> **Given data**
<<<<

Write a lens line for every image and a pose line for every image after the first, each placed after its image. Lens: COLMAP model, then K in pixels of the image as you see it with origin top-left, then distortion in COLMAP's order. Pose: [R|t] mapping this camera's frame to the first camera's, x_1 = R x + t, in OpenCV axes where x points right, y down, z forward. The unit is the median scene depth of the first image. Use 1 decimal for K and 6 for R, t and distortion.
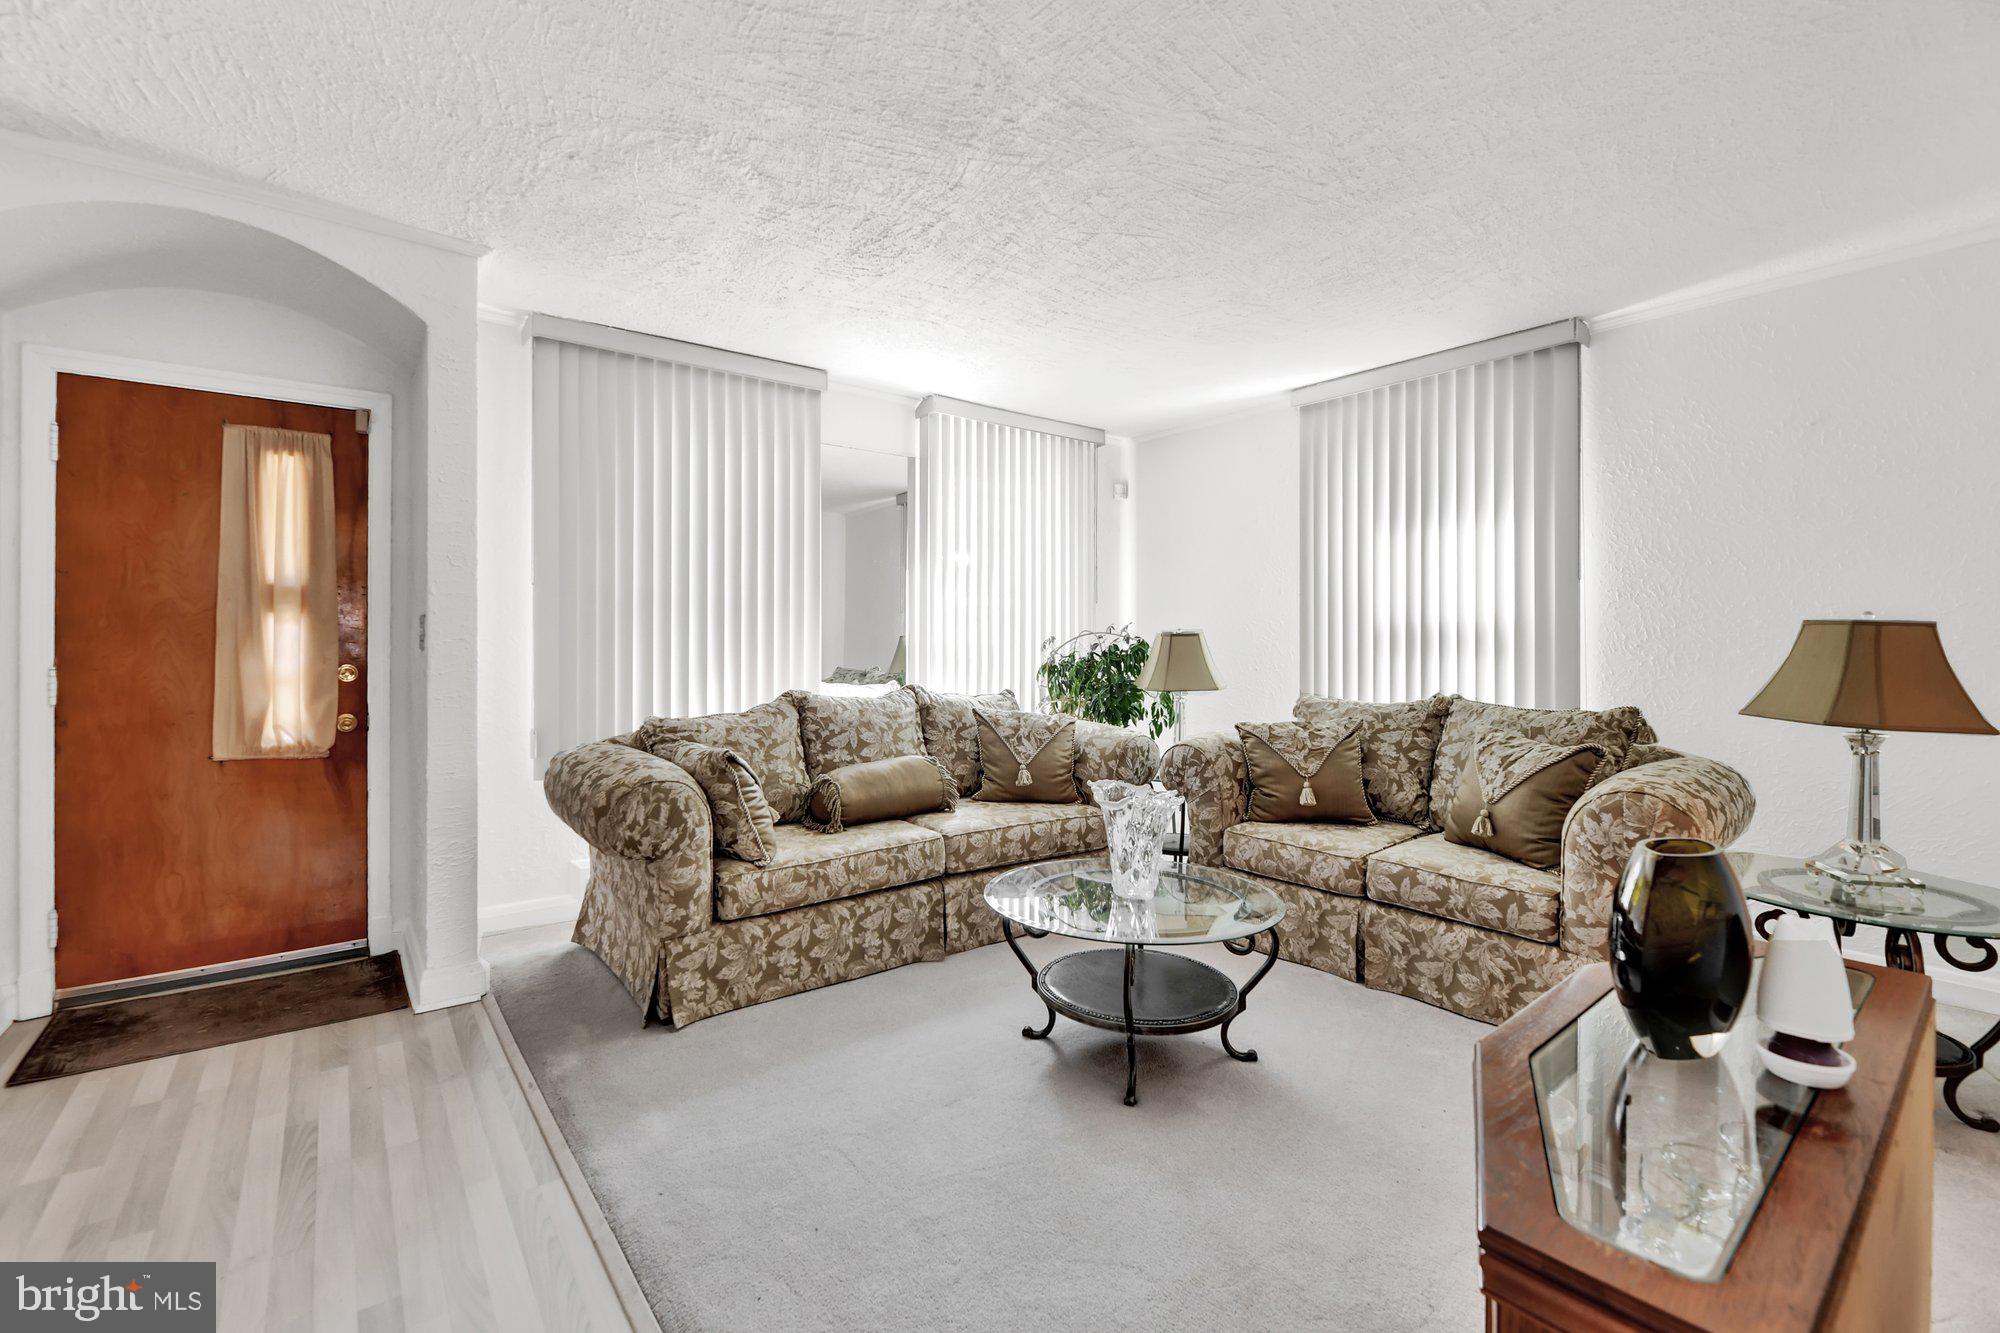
lens RADIAL K [[842.9, 0, 999.1], [0, 842.9, 651.4], [0, 0, 1]] dist [-0.011171, 0.000060]
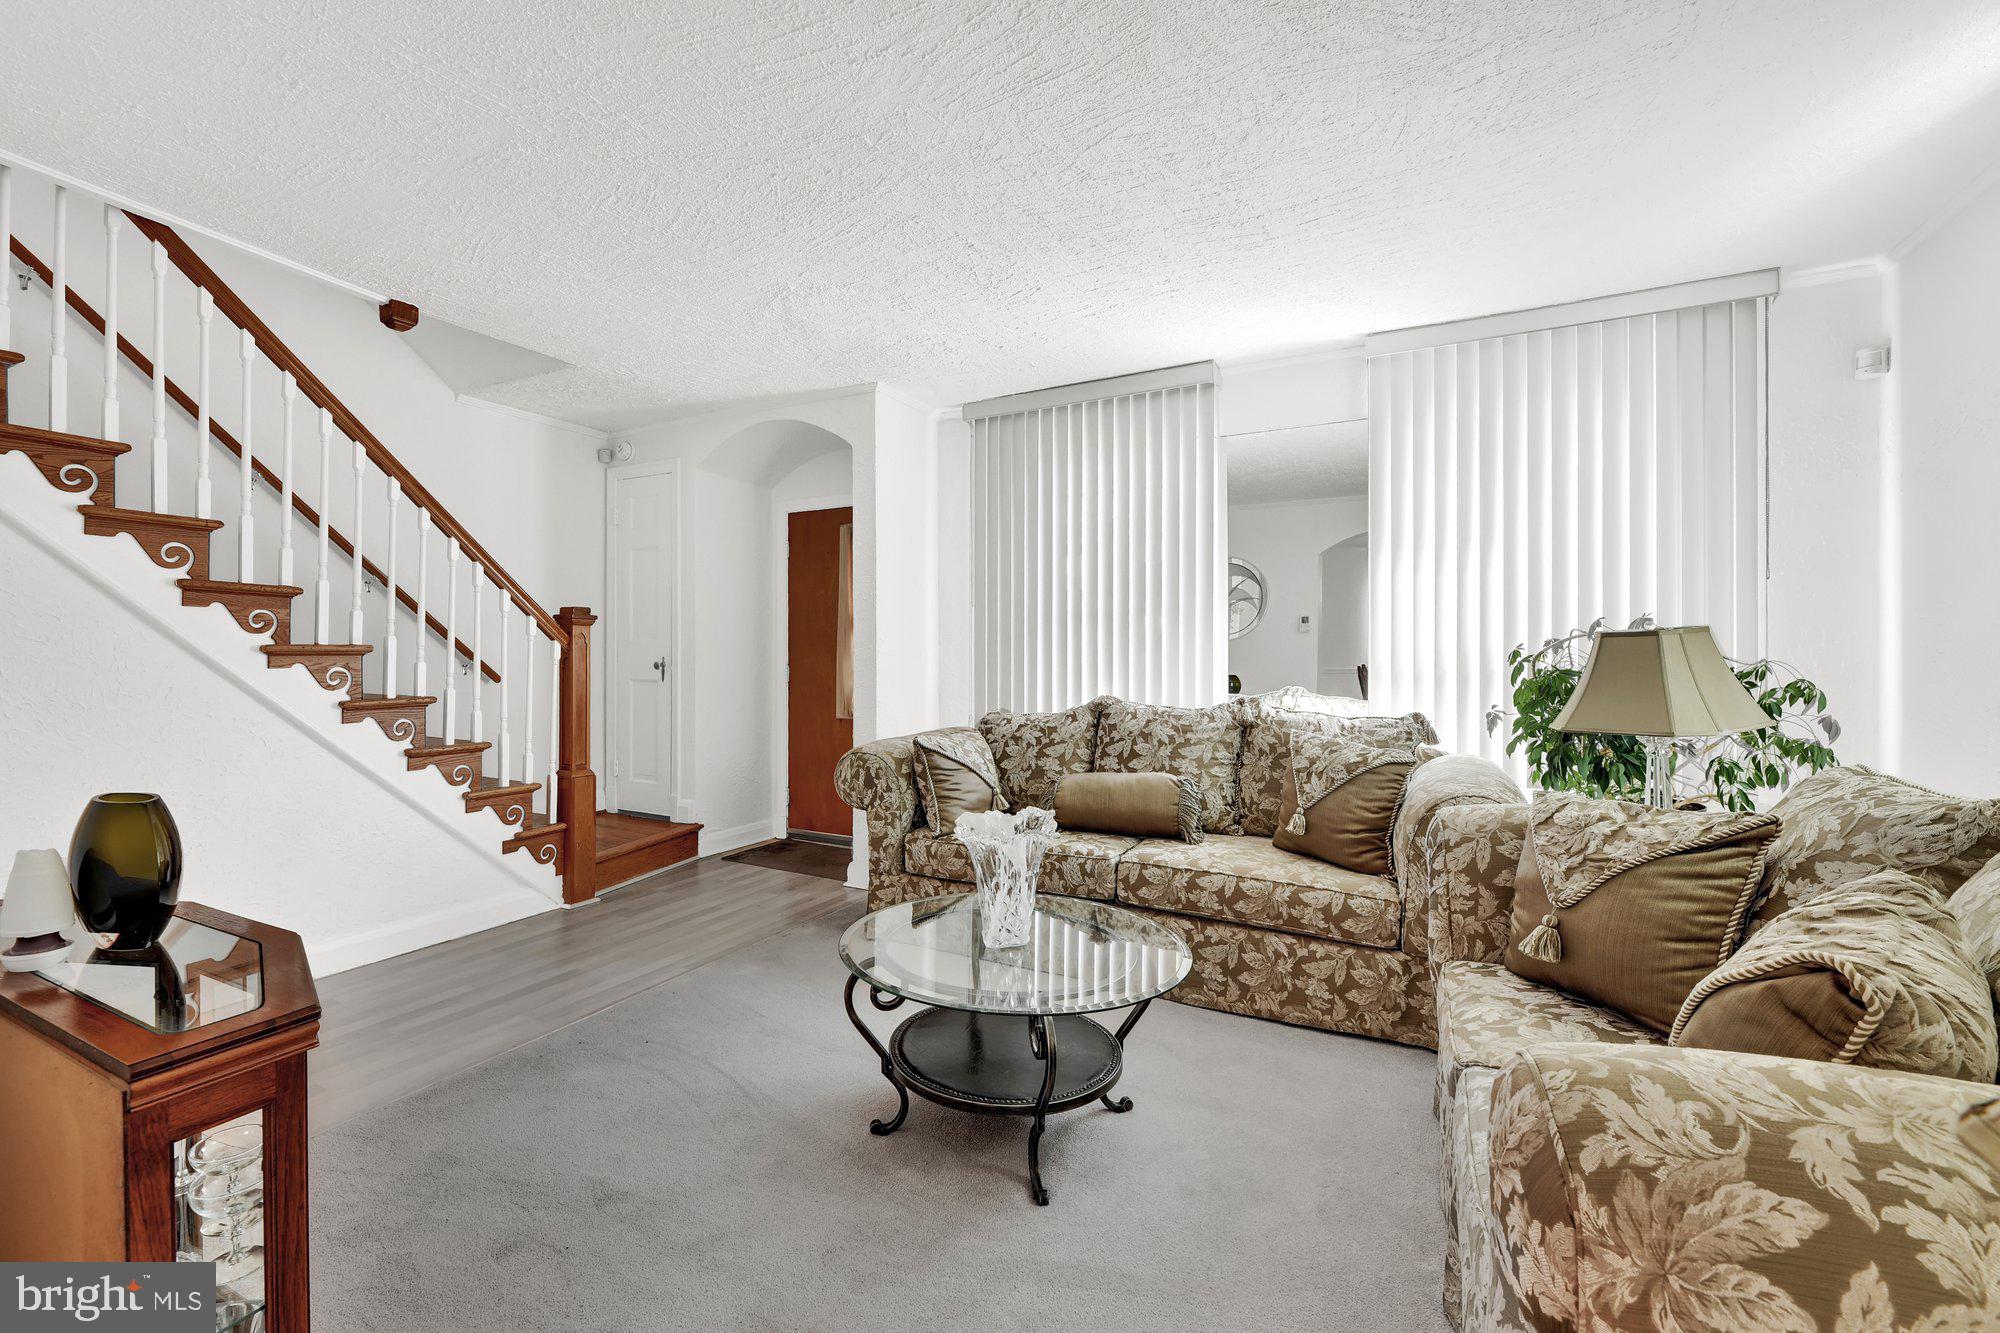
lens RADIAL K [[842.9, 0, 999.6], [0, 842.9, 672.5], [0, 0, 1]] dist [-0.011171, 0.000060]
pose [[0.398038, 0.025852, -0.917004, 0.647345], [-0.003400, 0.999638, 0.026706, -0.009977], [0.917362, -0.007513, 0.397982, 0.455891]]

>>>>

> **Activity**
Report each line of the listing above that contains the word "lens", copying every such line in full.

> **Exercise output**
Write a lens line for every image and a pose line for every image after the first, each placed after its image. Lens: COLMAP model, then K in pixels of the image as you see it with origin top-left, then distortion in COLMAP's order. Pose: [R|t] mapping this camera's frame to the first camera's, x_1 = R x + t, in OpenCV axes where x points right, y down, z forward. The unit is the median scene depth of the first image. Use 1 decimal for K and 6 for R, t and distortion.
lens RADIAL K [[842.9, 0, 999.1], [0, 842.9, 651.4], [0, 0, 1]] dist [-0.011171, 0.000060]
lens RADIAL K [[842.9, 0, 999.6], [0, 842.9, 672.5], [0, 0, 1]] dist [-0.011171, 0.000060]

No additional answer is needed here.